_Instrucciones_
1/ Según el relato sobre Salpo, ¿cómo se llamaba la sopa de trigo medio molido con papas que fue la primera comida en ese lugar?
2/ Prosiga el relato sobre Salpo a partir de su última oración.

Salpo, 1958 – 1960
Regreso a la cuna (Salpo, Otuzco, La Libertad)
Escuela 255
Clarita, mi madre, no se acostumbró lejos de su tierra. Cuando mi padre construía la casa en el barrio Bolívar, a mediados de los 50s, ella solía decirle:
- «Alvarito, ¿por qué tanto trabajas para hacer una casa en Chimbote, si vamos a regresar a Salpo?».
El año 1958 regresó a Salpo, y me llevó con ella. Traumática fue mi llegada a Salpo (3600 m.s.n.m.).
Luego de gozar del verano chimbotano, en la playa frente al Hotel de Turistas, me encontré con un mundo de lluvia torrencial, granizo, rayos y truenos.
Habiéndome acostumbrado al chilcano de pescado, choros y cangrejos en Chimbota, mi primera comida en Salpo fue un plato de sopa de trigo medio molido con papas, llamado shambar.
Luego, claro, me acostumbré y terminó gustándome, pero sobre todo el «shambar entero», que de vez en cuando venía con algo de carne o piel de chancho. El plato más apreciado era el guisado de cuy, el que llegaba en ocasiones especiales.
Lo más sabroso era, sin lugar a duda, el jamón. Colgado cerca al fogón, siempre fue tentador. De vez en cuando la abuelita Lastenia me permitía cortar una presa y ponerla cerca a las brasa para cocerla.
Otra delicia era el plato de huevo revuelto con ají y papas sancochadas. Los huevos eran de gallina de campo, obviamente: sabrosos.
Lo que extrañaba eran las frutas. Del campo cogía tunas y frutillas silvestres. Los domingos había mercado en la que participaban mercaderes de los caseríos situados a menos altitud. Se conseguía naranjas, mangos, plátanos, manzanas, pacayes, entre otras.
Luego de mi adaptación, mi madre me llevó a la escuela, donde tenía que seguir mis estudios primarios.
El primer día de escuela fue especial. Una ceremonia en la plaza central, donde se situaba la Escuela 255, frente a la iglesia. Mis compañeros se conocían entre sí. Habían estudiado tres años e ingresábamos al tercer año de primaria.
Se formó 6 columnas, frente al jardín central, con cara al imponente cerro Ragash. A la derecha estaba la vetusta iglesia de la que sobresalía su viejo campanario. A la izquierda estaba el local de la escuela.

_Información proporcionada_
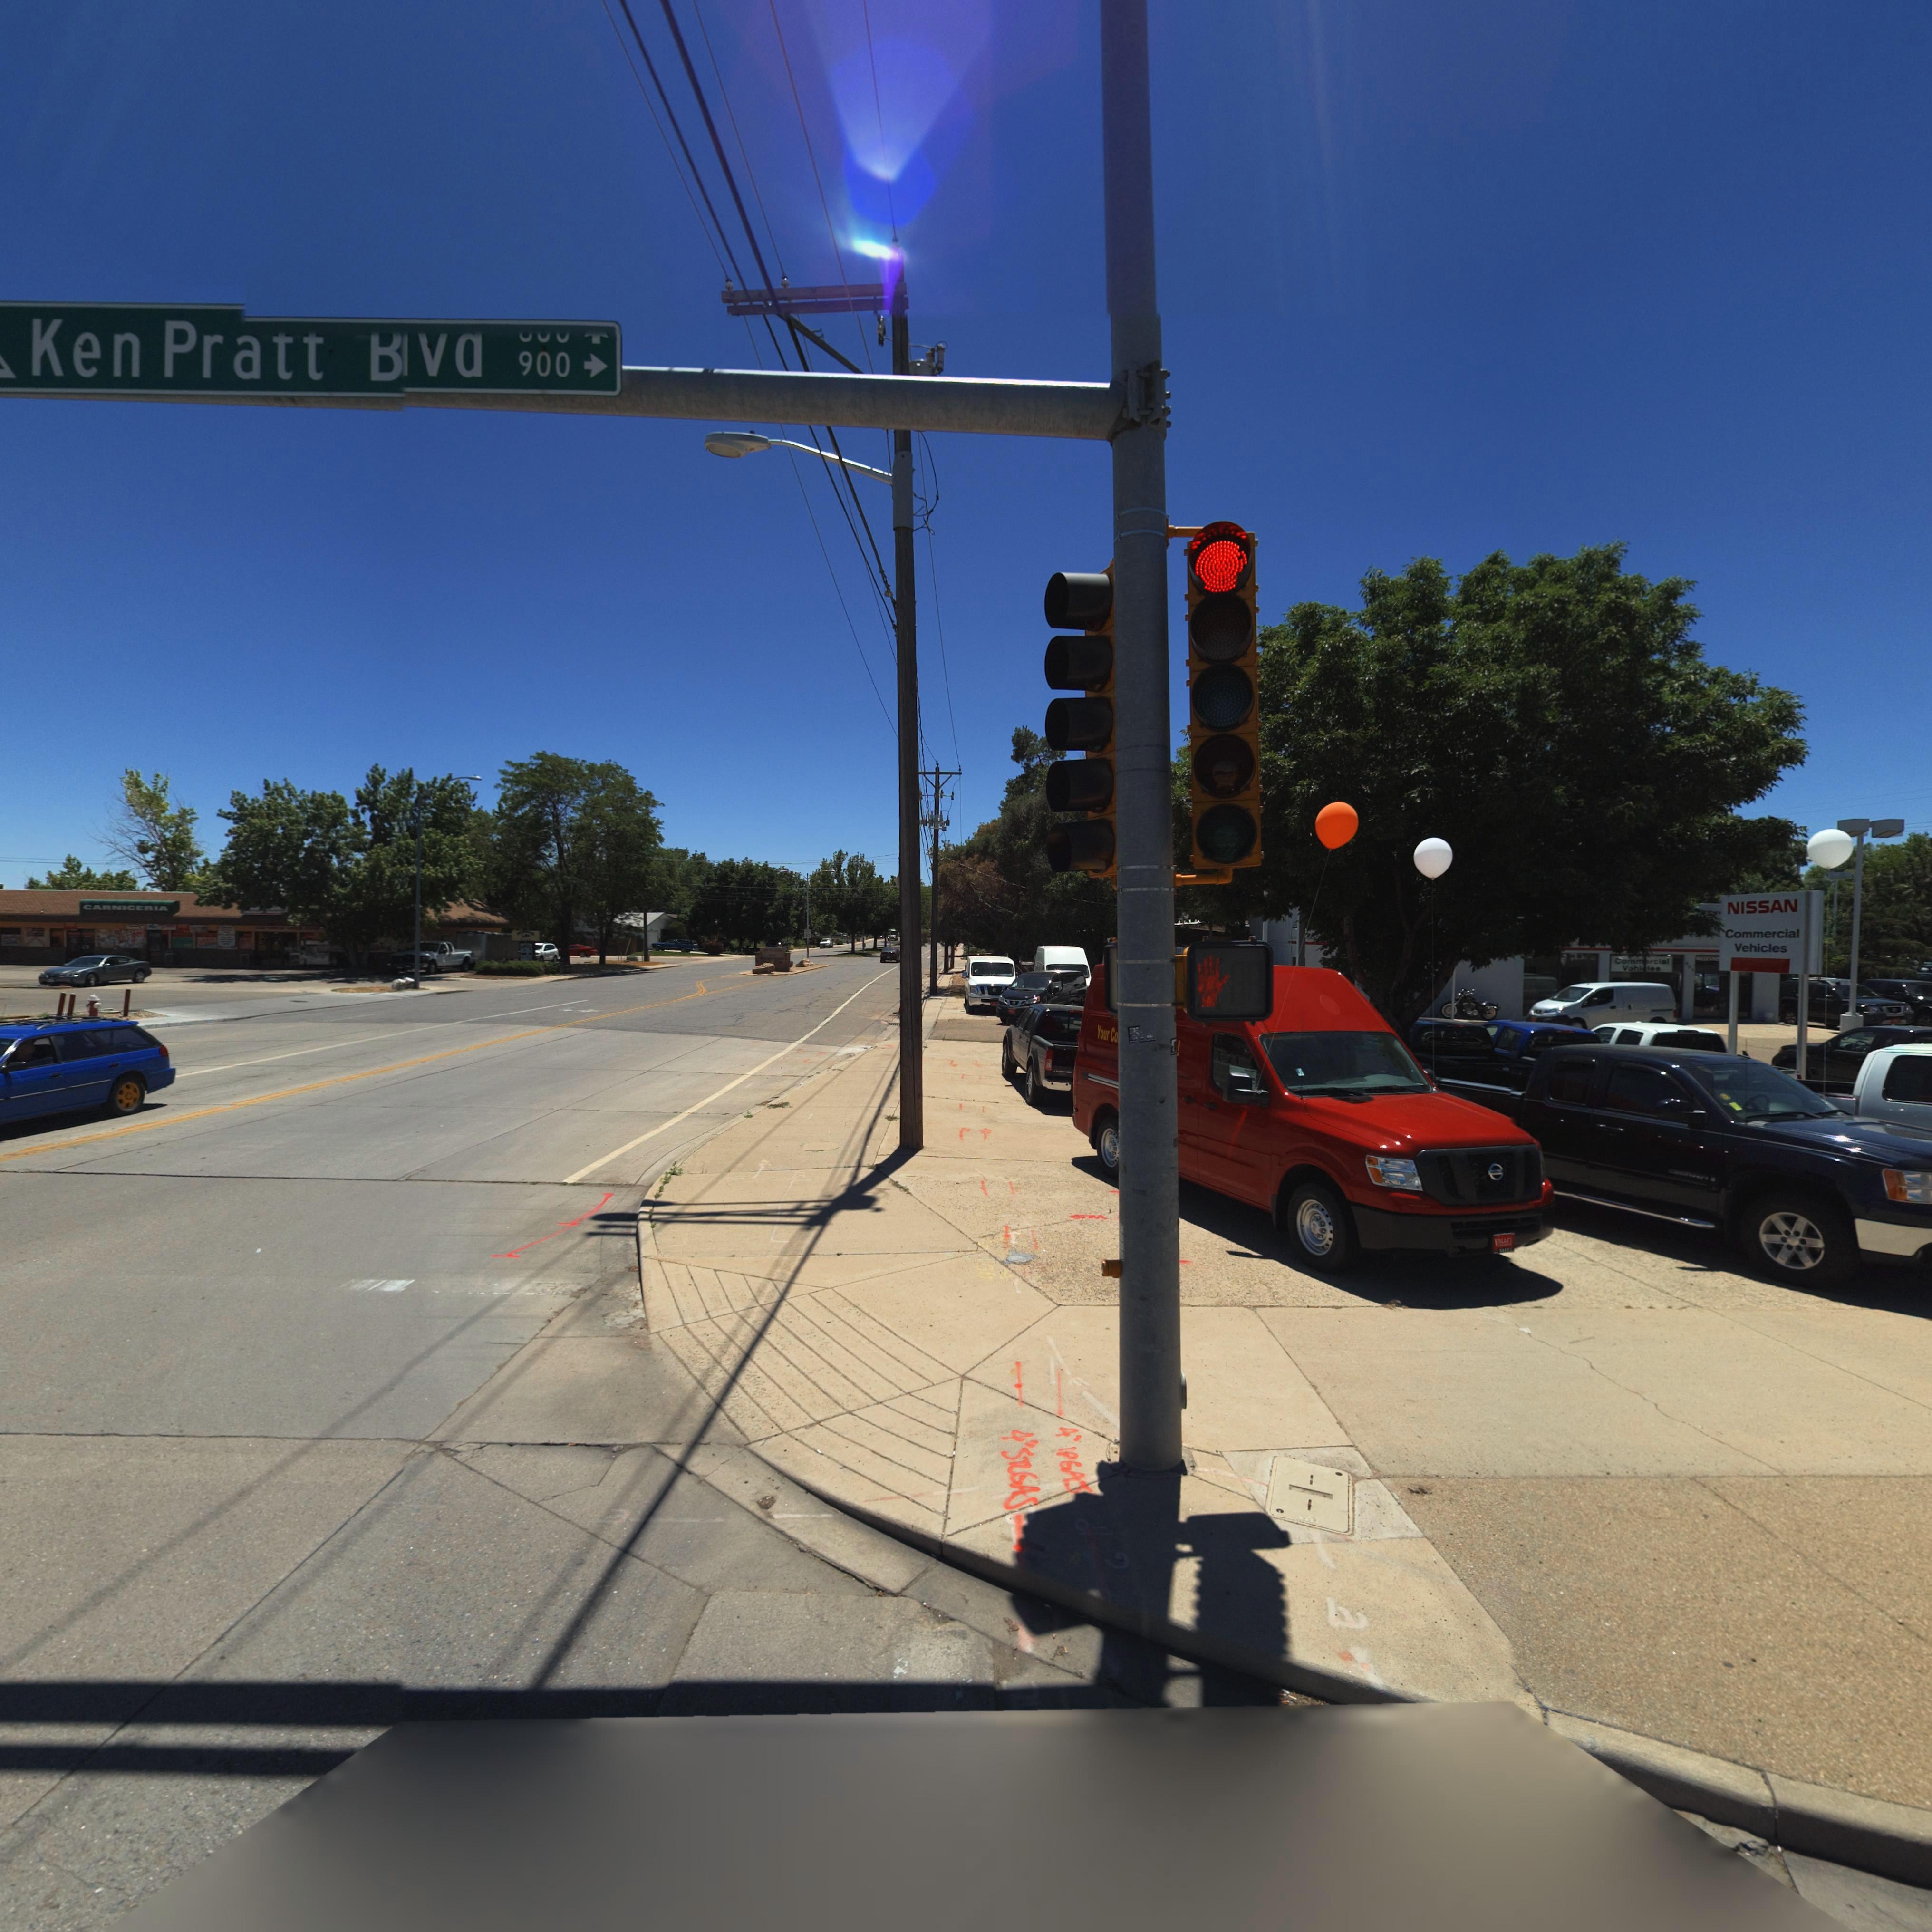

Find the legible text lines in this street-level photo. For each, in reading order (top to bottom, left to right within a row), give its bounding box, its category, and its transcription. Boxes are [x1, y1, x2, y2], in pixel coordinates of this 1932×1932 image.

[30, 315, 485, 385] StreetName: Ken Pratt ****
[518, 349, 610, 380] StreetNumberRange: 900->
[82, 904, 169, 912] BusinessName: CARNICERIA
[1726, 898, 1798, 915] BusinessName: NISSAN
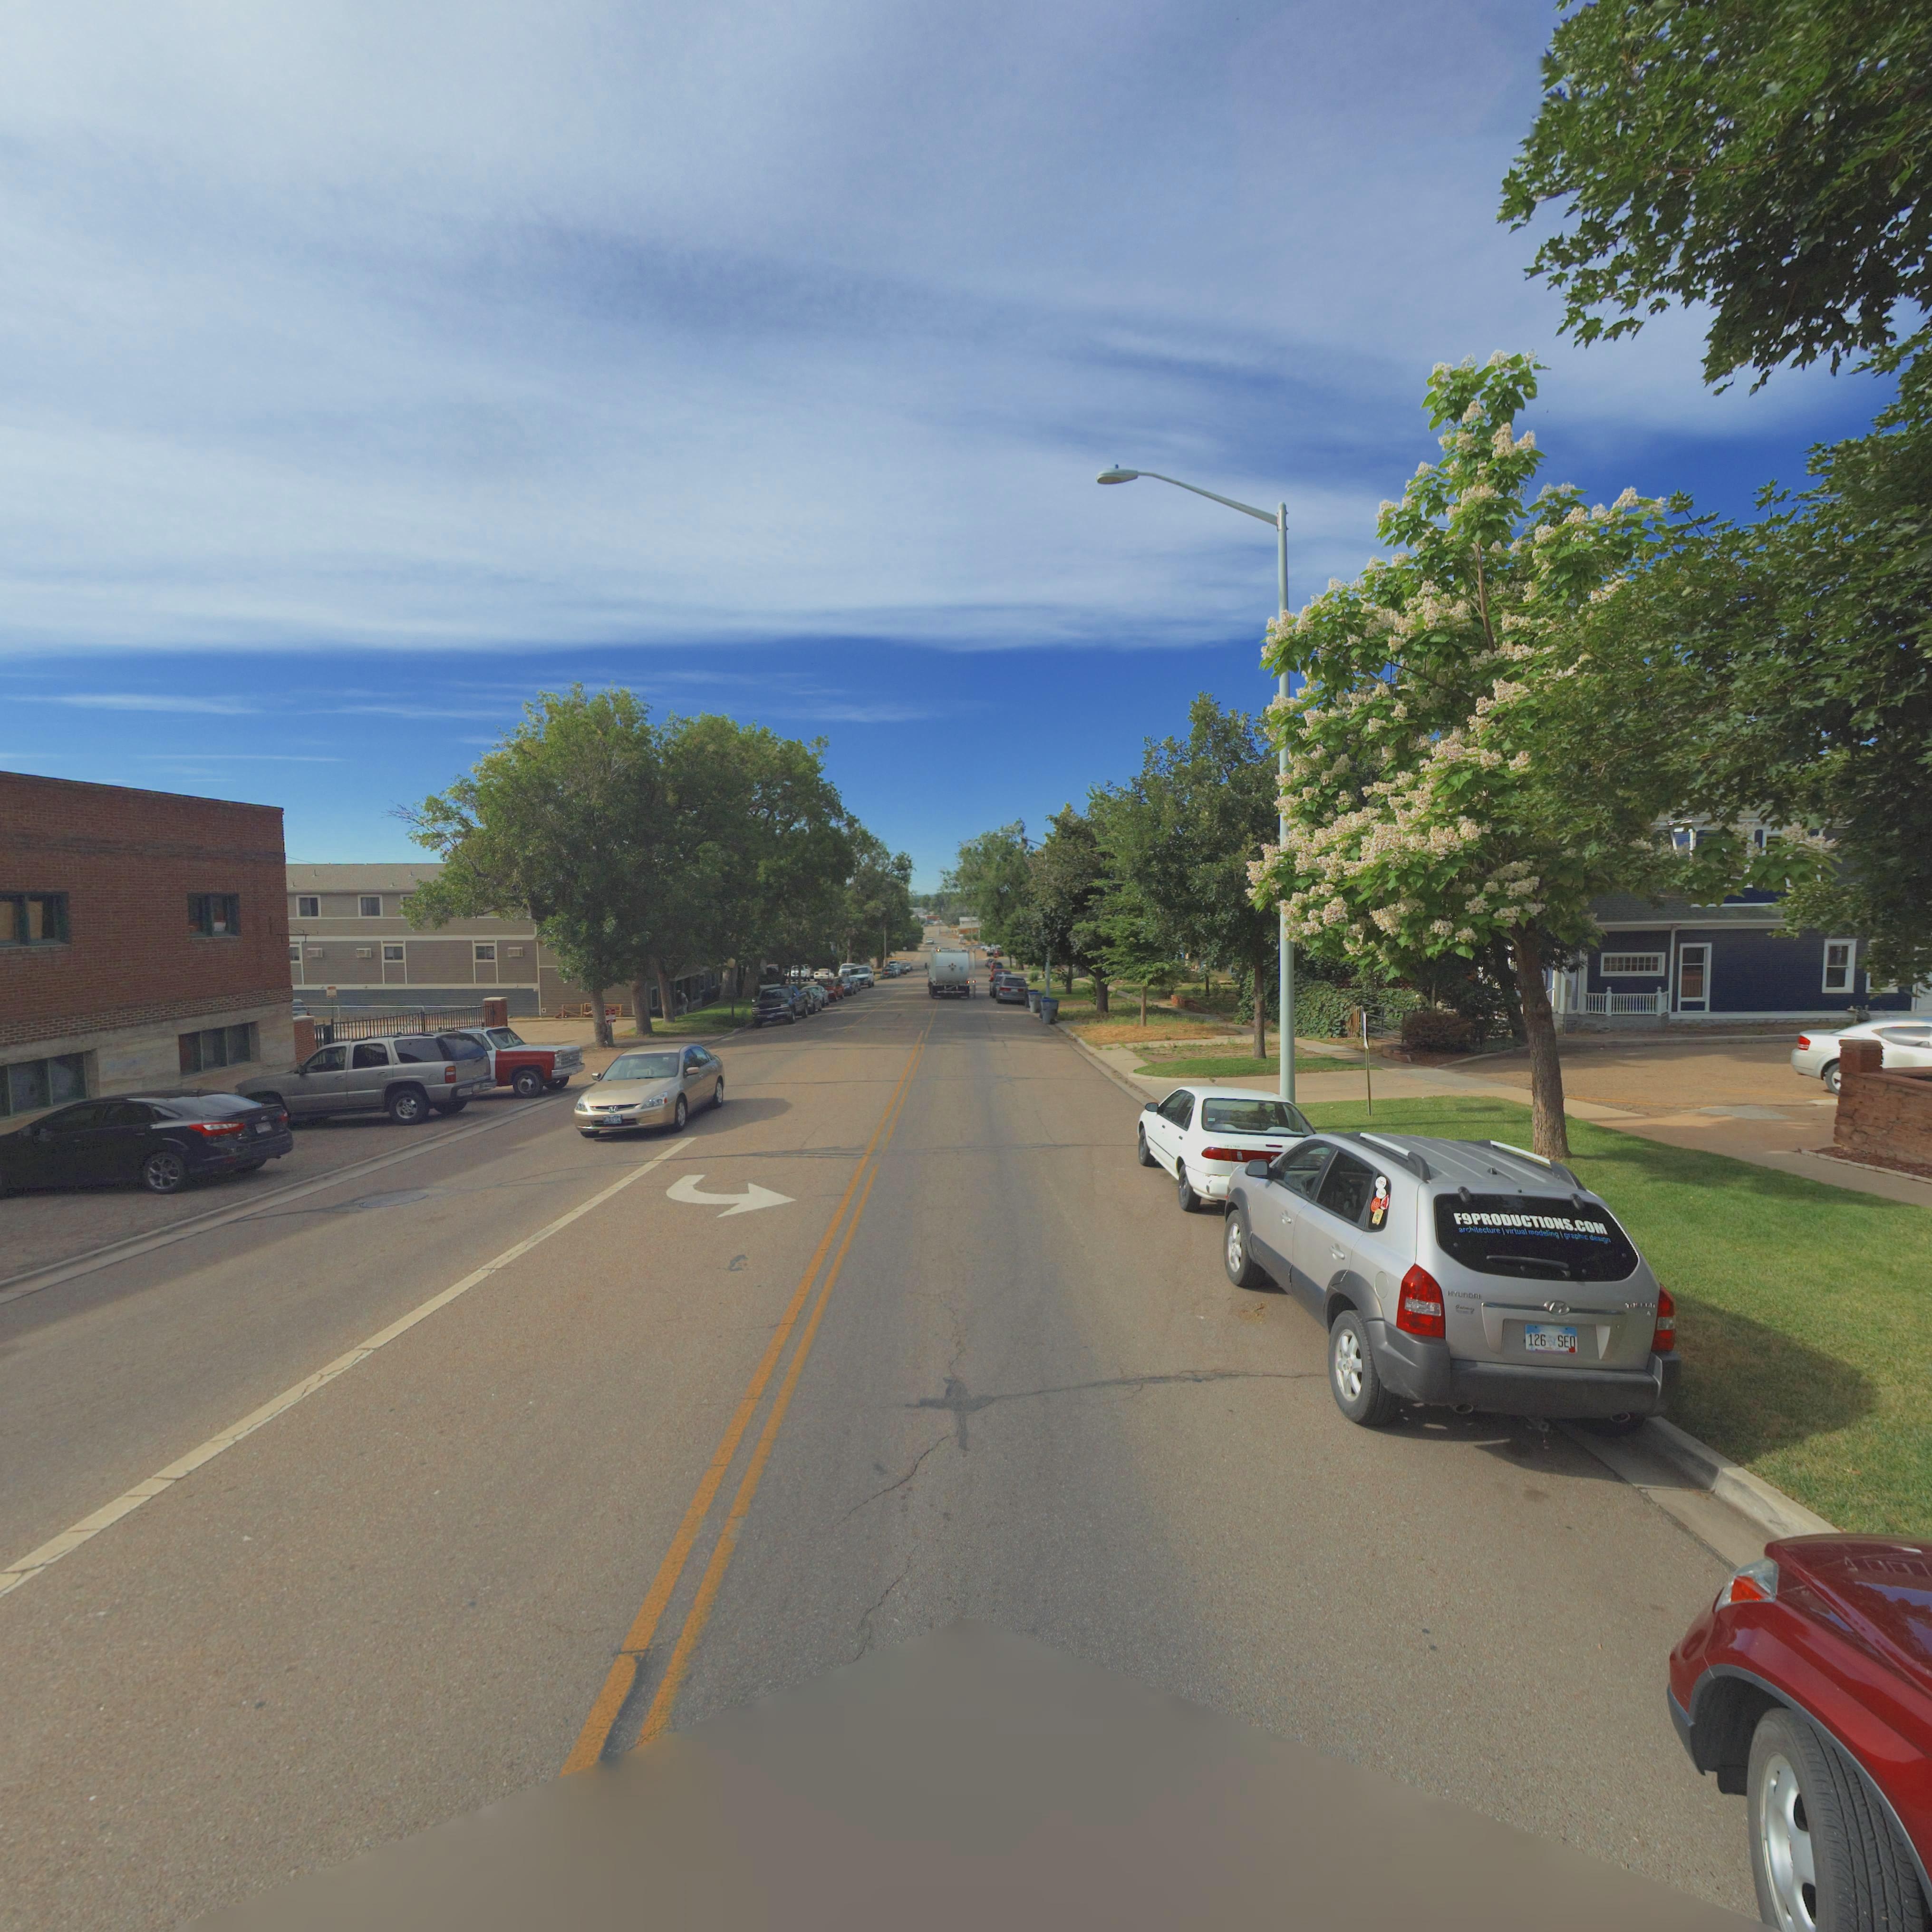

_Resultados finales_
1/ Se llamaba shambar.

2/
La trompeta de Wilson Pérez tocó saludo a la bandera. Luego cantamos el himno nacional. El director anunció el inicio del año escolar, advirtiendo que los alumnos que llegaran tarde o mal vestidos formarán una séptima columna y recibirían su castigo. En ese momento, la séptima fila tenía 6 alumnos y un séptimo se unía. Es Villacorta, que vive en los “Tres Shulgones” me dijo mi compañero de columna y primo José.
Al final de la ceremonia de inicio del año escolar, desfilamos a nuestros salones. El nuestro era al nivel de la plaza. El local tenía tres pisos. El primero era almacén. Su puerta daba a la cancha de fútbol, al borde de la empinada ladera que llegaba hasta el lejano río Chanchacap. En cada carpeta se ubicaron dos alumnos. Me tocó con Wilson Pérez.
- Donde vives – le pregunte.
- En Purrupampa, donde empieza la puna, al lado del cerro Ragash – me respondió calmadamente. A una hora de camino -añadió.
Cuando ingreso el profesor, todos nos pusimos de pie.
- Es el maestro Estuardo Meléndez – susurró Wilson.
El maestro tomó su libro y empezó a copiar oraciones en la pizarra. Los alumnos tomaron sus cuadernos de borrador y empezaron a copiar lo que el maestro copiaba.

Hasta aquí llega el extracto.